The 3 months correlation between Schwab and Limited is 0.43. Overlapping area represents the amount of risk that can be diversified away by holding Schwab REIT ETF and Limited Duration Fund in the same portfolio, assuming nothing else is changed. The correlation between historical prices or returns on Limited Duration and Schwab REIT is a relative statistical measure of the degree to which these equity instruments tend to move together. The correlation coefficient measures the extent to which returns on Schwab REIT ETF are associated (or correlated) with Limited Duration. Values of the correlation coefficient range from -1 to +1, where. The correlation of zero (0) is possible when the price movement of Limited Duration has no effect on the direction of Schwab REIT i.e., Schwab REIT and Limited Duration go up and down completely randomly.

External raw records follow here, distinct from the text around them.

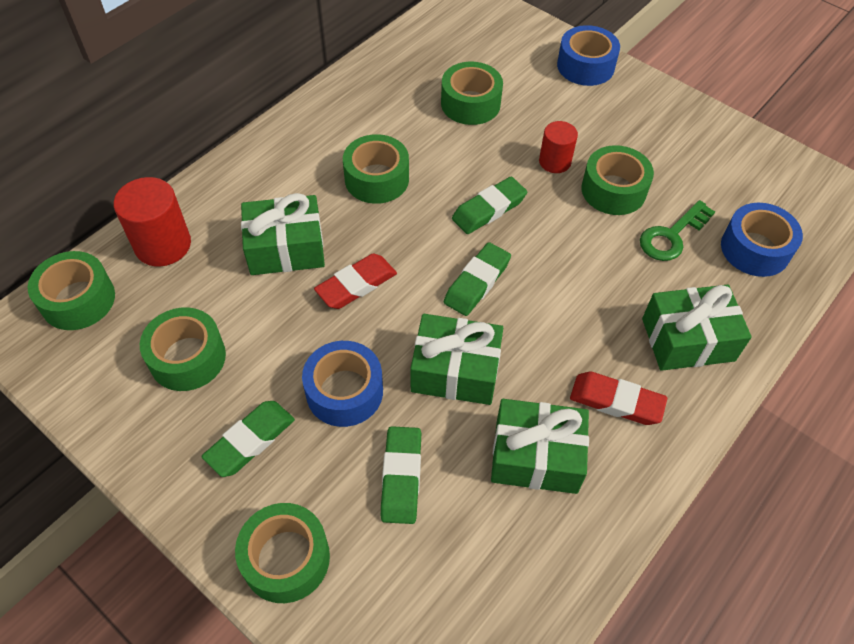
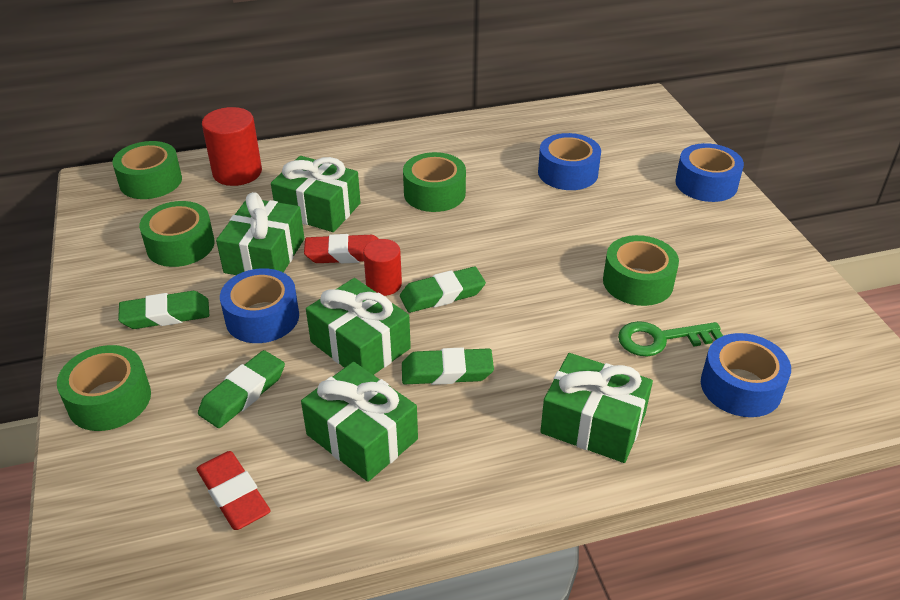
camera: 35 degrees right, 15 degrees down
green tape [441,62,503,125] -> blue tape [538,133,601,190]
green eraser [452,177,527,234] -> green eraser moved to [402,347,494,385]
red cylinder [539,121,578,173] -> red cylinder moved to [363,239,402,296]
red eraser [570,372,667,425] -> red eraser moved to [197,451,270,530]
none -> green gift [216,192,304,275]

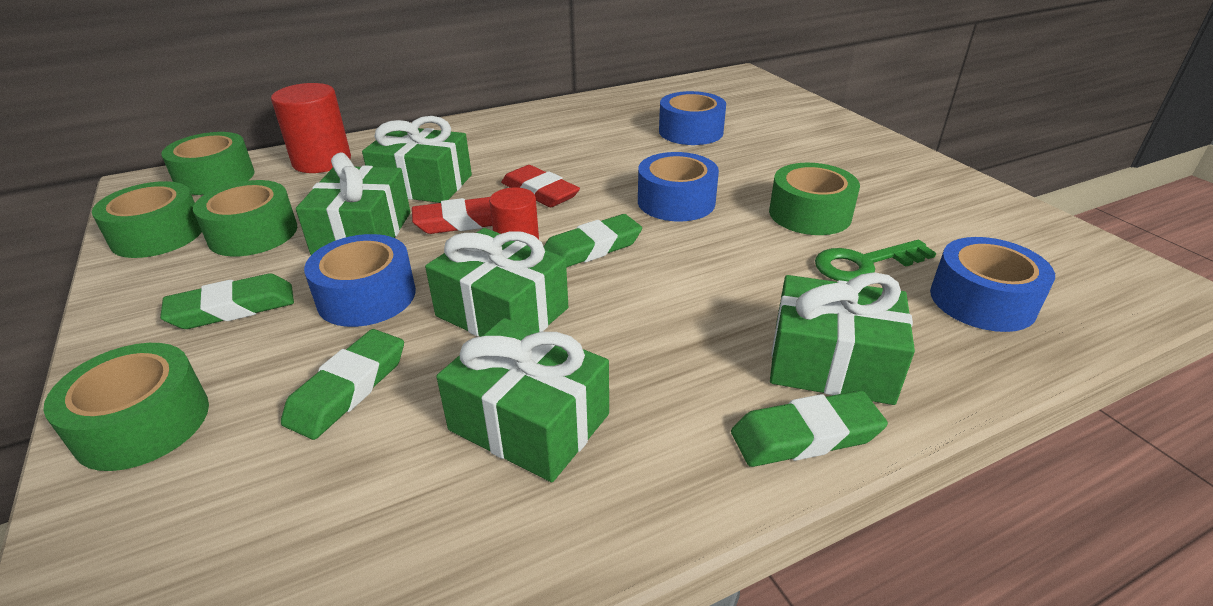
camera: 10 degrees left, 5 degrees down
red eraser [197,451,270,530] -> red eraser moved to [501,165,580,207]
green eraser [402,347,494,385] -> green eraser moved to [731,390,888,467]
green tape [403,152,466,212] -> green tape moved to [92,181,202,258]
blue tape [675,143,744,202] -> blue tape moved to [638,152,719,222]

Pair Corralation between Schwab REIT and Limited Duration

Given the investment horizon of 90 days Schwab REIT is expected to generate 2.06 times less return on investment than Limited Duration. In addition to that, Schwab REIT is 5.58 times more volatile than Limited Duration Fund. It trades about 0.01 of its total potential returns per unit of risk. Limited Duration Fund is currently generating about 0.11 per unit of volatility. If you would invest  928.00  in Limited Duration Fund on May 7, 2025 and sell it today you would earn a total of  10.00  from holding Limited Duration Fund or generate 1.08% return on investment over 90 days.
Time Period3 Months [change]
DirectionMoves Together 
StrengthWeak
Accuracy98.39%
ValuesDaily Returns

Schwab REIT ETF  vs.  Limited Duration Fund

 Performance 
       Timeline  
Schwab REIT ETF 

Risk-Adjusted Performance

Very Weak

 
Weak
 
Strong
Over the last 90 days Schwab REIT ETF has generated negative risk-adjusted returns adding no value to investors with long positions. Despite fairly strong technical indicators, Schwab REIT is not utilizing all of its potentials. The current stock price confusion, may contribute to short-horizon losses for the traders.
Limited Duration 

Risk-Adjusted Performance

OK

 
Weak
 
Strong
Compared to the overall equity markets, risk-adjusted returns on investments in Limited Duration Fund are ranked lower than 8 (%) of all funds and portfolios of funds over the last 90 days. In spite of fairly strong basic indicators, Limited Duration is not utilizing all of its potentials. The current stock price disturbance, may contribute to short-term losses for the investors.

Schwab REIT and Limited Duration Volatility Contrast

   Predicted Return Density   
       Returns  

Pair Trading with Schwab REIT and Limited Duration

The main advantage of trading using opposite Schwab REIT and Limited Duration positions is that it hedges away some unsystematic risk. Because of two separate transactions, even if Schwab REIT position performs unexpectedly, Limited Duration can make up some of the losses. Pair trading also minimizes risk from directional movements in the market. For example, if an entire industry or sector drops because of unexpected headlines, the short position in Limited Duration will offset losses from the drop in Limited Duration's long position.
The idea behind Schwab REIT ETF and Limited Duration Fund pairs trading is to make the combined position market-neutral, meaning the overall market's direction will not affect its win or loss (or potential downside or upside). This can be achieved by designing a pairs trade with two highly correlated stocks or equities that operate in a similar space or sector, making it possible to obtain profits through simple and relatively low-risk investment.
Check out your portfolio center.
Note that this page's information should be used as a complementary analysis to find the right mix of equity instruments to add to your existing portfolios or create a brand new portfolio. You can also try the Equity Analysis module to research over 250,000 global equities including funds, stocks and ETFs to find investment opportunities.